Department of Immunology and Infectious Diseases, Harvard School of Public Health, Boston, Massachusetts, United States of America.
Department of Biostatistics, Harvard School of Public Health, Boston, Massachusetts, United States of America.
PLoS Comput Biol. 2013;9(12):e1003392. doi: 10.1371/journal.pcbi.1003392. Epub 2013 Dec 12.

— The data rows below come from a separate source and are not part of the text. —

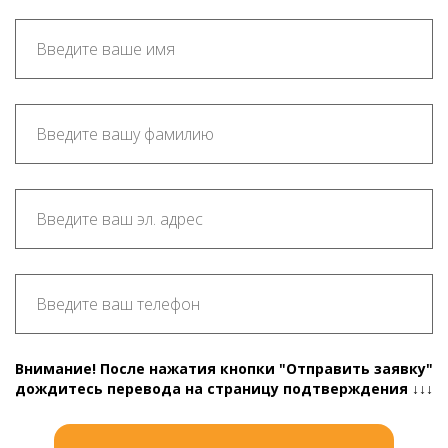
Внимание! После нажатия кнопки "Отправить заявку"
дождитесь перевода на страницу подтверждения ↓↓↓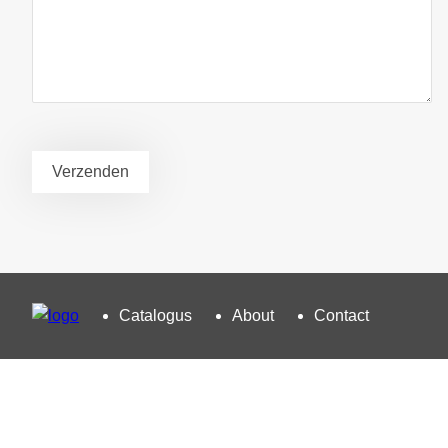
Catalogus
About
Contact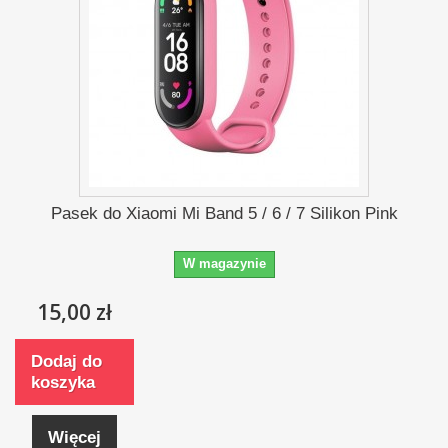
Pasek do Xiaomi Mi Band 5 / 6 / 7 Silikon Pink
W magazynie
15,00 zł
Dodaj do
koszyka
Więcej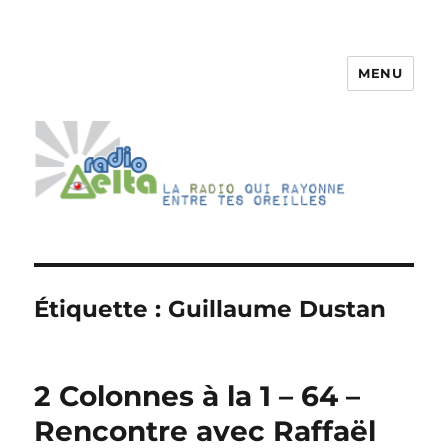
MENU
RadioDelta
Étiquette :
Guillaume Dustan
2 Colonnes à la 1 – 64 –
Rencontre avec Raffaël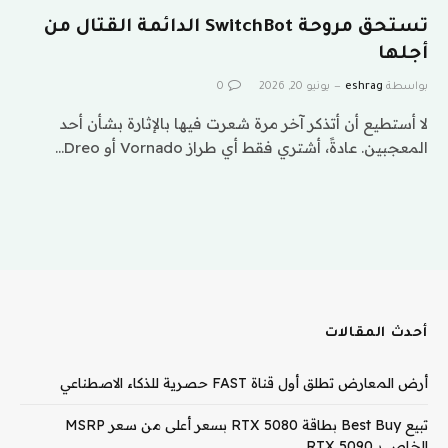
تستحق مروحة SwitchBot الدائمة القتال من
أجلها
بواسطة
eshrag
يونيو 20, 2026
0
لا أستطيع أن أتذكر آخر مرة شعرت فيها بالإثارة بشأن أحد
المعجبين. عادةً، أشتري فقط أي طراز Vornado أو Dreo…
أحدث المقالات
أرض المعارض تطلق أول قناة FAST حصرية للذكاء الاصطناعي
تبيع Best Buy بطاقة RTX 5080 بسعر أعلى من سعر MSRP
الخاص بـ RTX 5090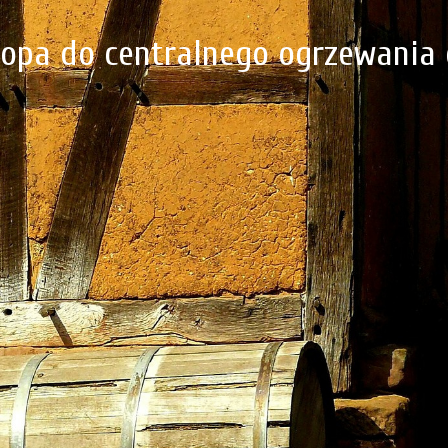
popa do centralnego ogrzewania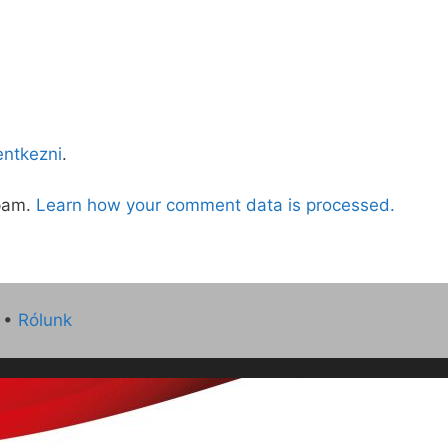
lentkezni
.
spam.
Learn how your comment data is processed.
•
Rólunk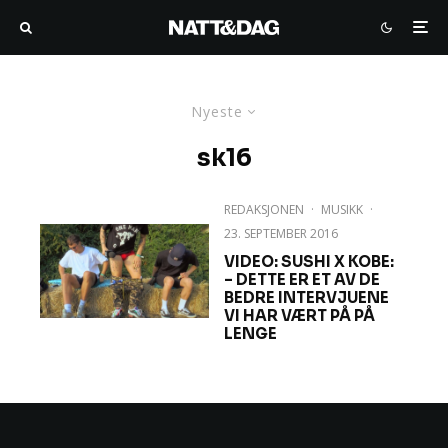
Nyeste
sk16
REDAKSJONEN
·
MUSIKK
·
23. SEPTEMBER 2016
VIDEO: SUSHI X KOBE:
– DETTE ER ET AV DE
BEDRE INTERVJUENE
VI HAR VÆRT PÅ PÅ
LENGE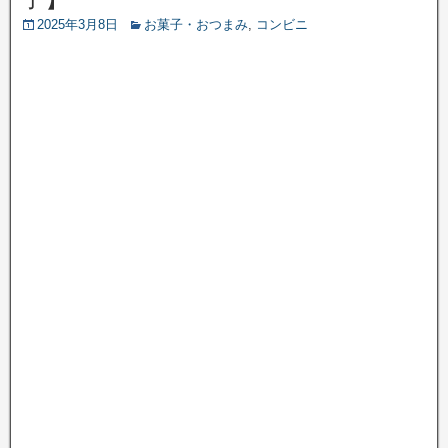
2025年3月8日
お菓子・おつまみ
,
コンビニ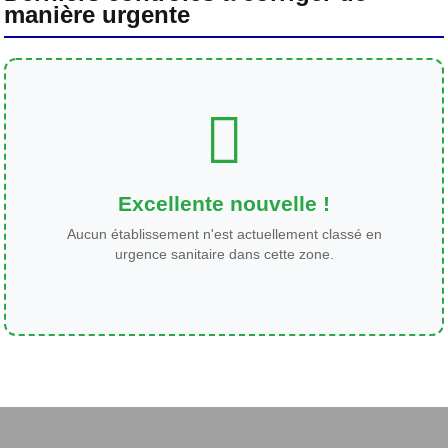
manière urgente
Excellente nouvelle !
Aucun établissement n'est actuellement classé en
urgence sanitaire dans cette zone.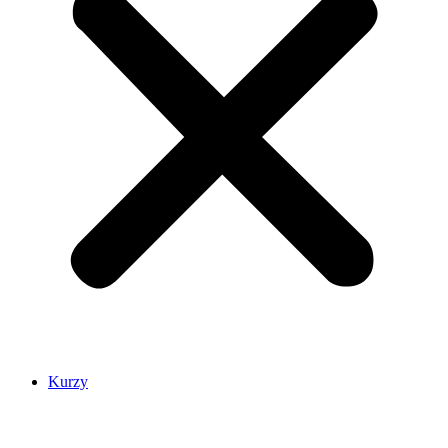
Kurzy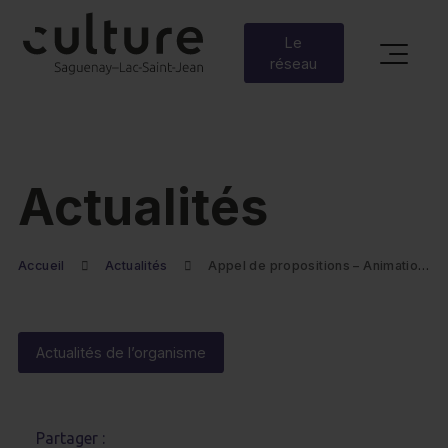
Le
réseau
Actualités
Accueil
Actualités
Appel de propositions – Animation ou conférence jeunesse | Maison des jeunes de L’Ascension-de-Notre-Seigneur
Actualités de l’organisme
Partager :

In the current era of malaria eradication, reducing transmission is critical. Assessment of transmissibility requires tools that can accurately identify the various developmental stages of the malaria parasite, particularly those required for transmission (sexual stages). Here, we present a method for estimating relative amounts of Plasmodium falciparum asexual and sexual stages from gene expression measurements. These are modeled using constrained linear regression to characterize stage-specific expression profiles within mixed-stage populations. The resulting profiles were analyzed functionally by gene set enrichment analysis (GSEA), confirming differentially active pathways such as increased mitochondrial activity and lipid metabolism during sexual development. We validated model predictions both from microarrays and from quantitative RT-PCR (qRT-PCR) measurements, based on the expression of a small set of key transcriptional markers. This sufficient marker set was identified by backward selection from the whole genome as available from expression arrays, targeting one sentinel marker per stage. The model as learned can be applied to any new microarray or qRT-PCR transcriptional measurement. We illustrate its use in vitro in inferring changes in stage distribution following stress and drug treatment and in vivo in identifying immature and mature sexual stage carriers within patient cohorts. We believe this approach will be a valuable resource for staging lab and field samples alike and will have wide applicability in epidemiological studies of malaria transmission.
在当前消除疟疾的时代,降低传播至关重要。评估传染性需要能够准确识别疟原虫各个发育阶段的工具,特别是那些用于传播的阶段(有性阶段)。在这里,我们提出了一种从基因表达测量中估计疟原虫无性和有性阶段相对数量的方法。这些方法使用约束线性回归进行建模,以描述混合阶段群体中的特定阶段表达谱。通过基因集富集分析(GSEA)对得到的表达谱进行功能分析,证实了在有性发育过程中增加线粒体活性和脂质代谢等差异活跃的途径。我们基于一小部分关键转录标志物的表达,通过从微阵列和定量 RT-PCR(qRT-PCR)测量中验证了模型预测。通过从表达阵列中可用的全基因组向后选择来确定这个足够的标志物集,每个阶段都有一个有代表性的标志物。所学习的模型可以应用于任何新的微阵列或 qRT-PCR 转录测量。我们在体外演示了它在推断应激和药物治疗后阶段分布变化以及在体内识别患者队列中未成熟和成熟有性阶段携带者方面的应用。我们相信,这种方法将成为实验室和现场样本分期的有价值资源,并且在疟疾传播的流行病学研究中具有广泛的适用性。